» EXERCISE DETAILS
Each line of the listing that contains the word "completo" is to be copied.

» WORKING DATA
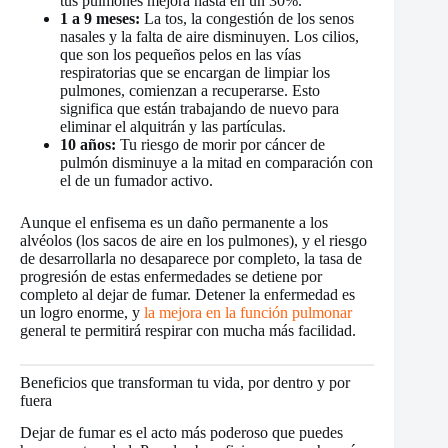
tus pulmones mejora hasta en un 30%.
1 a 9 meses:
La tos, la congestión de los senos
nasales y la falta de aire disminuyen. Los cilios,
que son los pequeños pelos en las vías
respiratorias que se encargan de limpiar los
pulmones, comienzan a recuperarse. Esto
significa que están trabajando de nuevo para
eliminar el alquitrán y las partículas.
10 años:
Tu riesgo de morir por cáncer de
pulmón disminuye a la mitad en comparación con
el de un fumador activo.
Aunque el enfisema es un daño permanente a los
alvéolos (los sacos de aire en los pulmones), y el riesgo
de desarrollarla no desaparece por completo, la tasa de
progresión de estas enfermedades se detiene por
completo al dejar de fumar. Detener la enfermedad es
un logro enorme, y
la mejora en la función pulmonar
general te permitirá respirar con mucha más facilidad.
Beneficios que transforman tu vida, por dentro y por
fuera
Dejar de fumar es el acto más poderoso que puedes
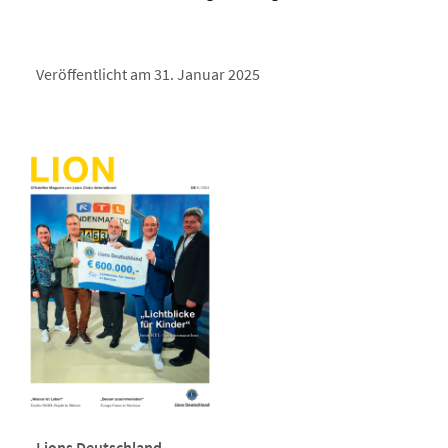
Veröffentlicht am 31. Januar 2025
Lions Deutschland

» SOLUTION TO THIS EXERCISE
de desarrollarla no desaparece por completo, la tasa de
completo al dejar de fumar. Detener la enfermedad es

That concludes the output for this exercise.